• **WORK TO BE COMPLETED**: Quote every line of text in the listing below verbatim, leaving the pictures out of your answer.

☆ ☆ ☆

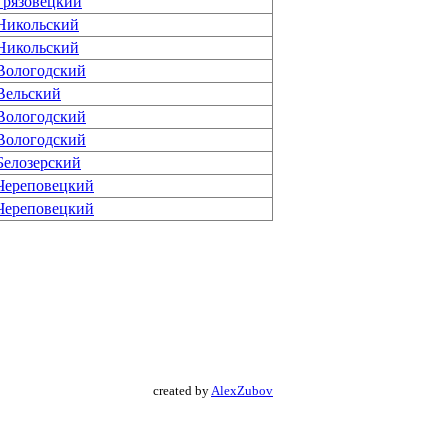
Грязовецкий
Никольский
Никольский
Вологодский
Вельский
Вологодский
Вологодский
Белозерский
Череповецкий
Череповецкий
created by
AlexZubov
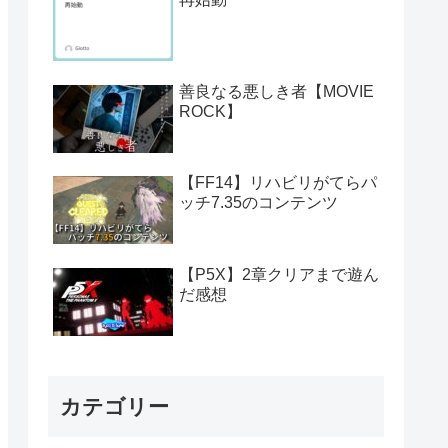
善良なる悪しき者【MOVIE
ROCK】
【FF14】リハビリがてらパ
ッチ7.35のコンテンツ
【P5X】2章クリアまで遊ん
だ感想
カテゴリー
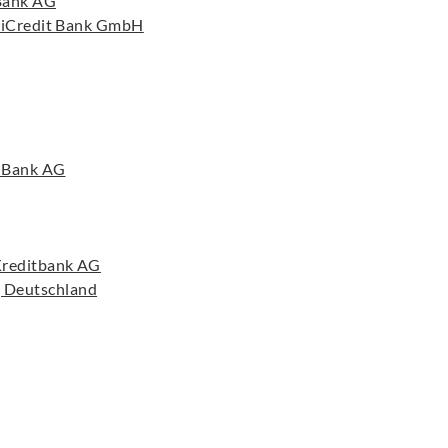
 Bank AG
niCredit Bank GmbH
n Bank AG
Kreditbank AG
Deutschland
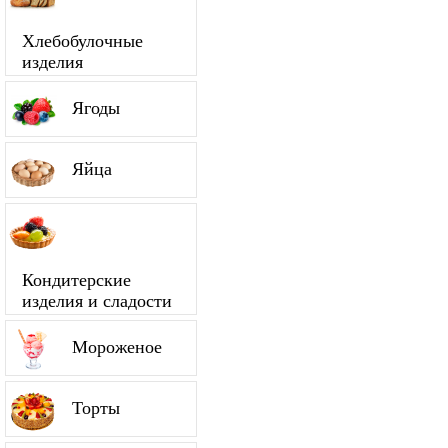
Хлебобулочные
изделия
Ягоды
Яйца
Кондитерские
изделия и сладости
Мороженое
Торты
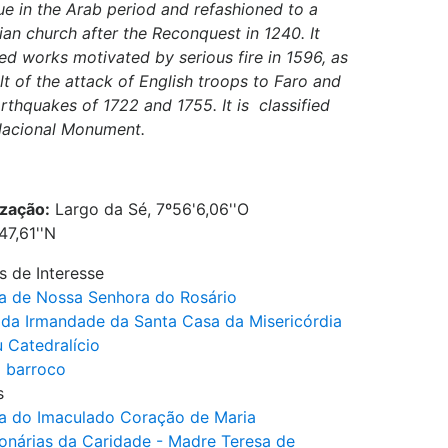
e in the Arab period and refashioned to a
ian church after the Reconquest in 1240. It
ed works motivated by serious fire in 1596, as
lt of the attack of English troops to Faro and
rthquakes of 1722 and 1755. It is classified
Nacional Monument.
ização:
Largo da Sé, 7º56'6,06''O
47,61''N
s de Interesse
a de Nossa Senhora do Rosário
a da Irmandade da Santa Casa da Misericórdia
 Catedralício
 barroco
s
a do Imaculado Coração de Maria
ionárias da Caridade - Madre Teresa de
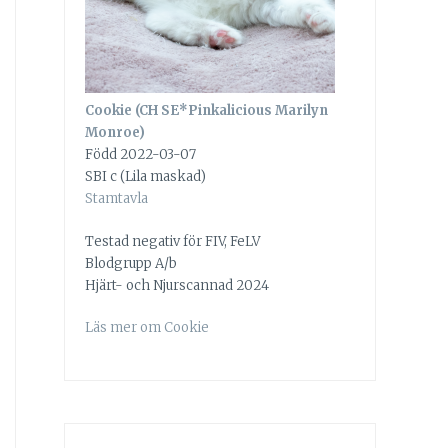
Cookie (CH SE*Pinkalicious Marilyn
Monroe)
Född 2022-03-07
SBI c (Lila maskad)
Stamtavla
Testad negativ för FIV, FeLV
Blodgrupp A/b
Hjärt- och Njurscannad 2024
Läs mer om Cookie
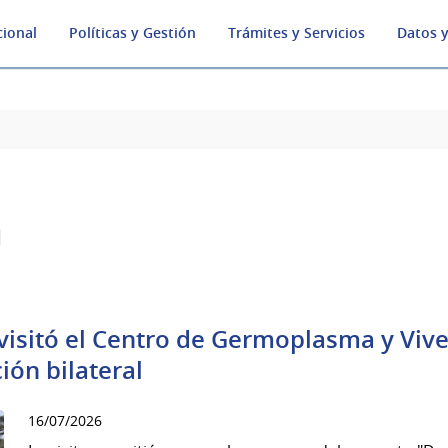
cional
Políticas y Gestión
Trámites y Servicios
Datos y
a
isitó el Centro de Germoplasma y Vive
ión bilateral
16/07/2026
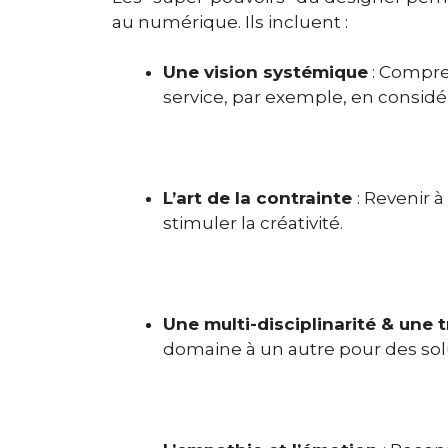
au numérique.
Ils incluent :
Une vision systémique
: Compre
service, par exemple, en considé
L’art de la contrainte
: Revenir à
stimuler la créativité.
Une multi-disciplinarité & une t
domaine à un autre pour des sol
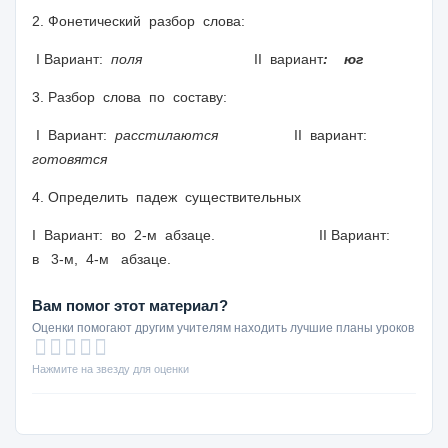
2. Фонетический разбор слова:
I
Вариант:
поля
II
вариант
: юг
3. Разбор слова по составу:
I
Вариант:
расстилаются
II
вариант:
готовятся
4. Определить падеж существительных
I
Вариант: во 2-м абзаце.
II
Вариант:
в 3-м, 4-м абзаце.
Вам помог этот материал?
Оценки помогают другим учителям находить лучшие планы уроков
Нажмите на звезду для оценки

☆ ☆ ☆

• **RESPONSE AREA**:
Грязовецкий
Никольский
Никольский
Вологодский
Вельский
Вологодский
Вологодский
Белозерский
Череповецкий
Череповецкий
created by
AlexZubov
善良なる悪しき者【MOVIE
ROCK】
【FF14】リハビリがてらパ
ッチ7.35のコンテンツ
【P5X】2章クリアまで遊ん
だ感想
カテゴリー
 Bank AG
niCredit Bank GmbH
n Bank AG
Kreditbank AG
Deutschland
Хлебобулочные
изделия
Ягоды
Яйца
Кондитерские
изделия и сладости
Мороженое
Торты
e in the Arab period and refashioned to a
ian church after the Reconquest in 1240. It
ed works motivated by serious fire in 1596, as
lt of the attack of English troops to Faro and
rthquakes of 1722 and 1755. It is classified
Nacional Monument.
ização:
Largo da Sé, 7º56'6,06''O
47,61''N
s de Interesse
a de Nossa Senhora do Rosário
a da Irmandade da Santa Casa da Misericórdia
 Catedralício
 barroco
s
a do Imaculado Coração de Maria
ionárias da Caridade - Madre Teresa de
Cookie (CH SE*Pinkalicious Marilyn
Monroe)
Född 2022-03-07
SBI c (Lila maskad)
Stamtavla
Testad negativ för FIV, FeLV
Blodgrupp A/b
Hjärt- och Njurscannad 2024
Läs mer om Cookie
cional
Políticas y Gestión
Trámites y Servicios
Datos y
a
isitó el Centro de Germoplasma y Vive
ión bilateral
16/07/2026
au numérique.
Ils incluent :
Une vision systémique
: Compre
service, par exemple, en considé
L’art de la contrainte
: Revenir à
stimuler la créativité.
Une multi-disciplinarité & une t
domaine à un autre pour des sol
2. Фонетический разбор слова:
I
Вариант:
поля
II
вариант
: юг
3. Разбор слова по составу:
I
Вариант:
расстилаются
II
вариант:
готовятся
4. Определить падеж существительных
I
Вариант: во 2-м абзаце.
II
Вариант:
в 3-м, 4-м абзаце.
Вам помог этот материал?
Оценки помогают другим учителям находить лучшие планы уроков
Нажмите на звезду для оценки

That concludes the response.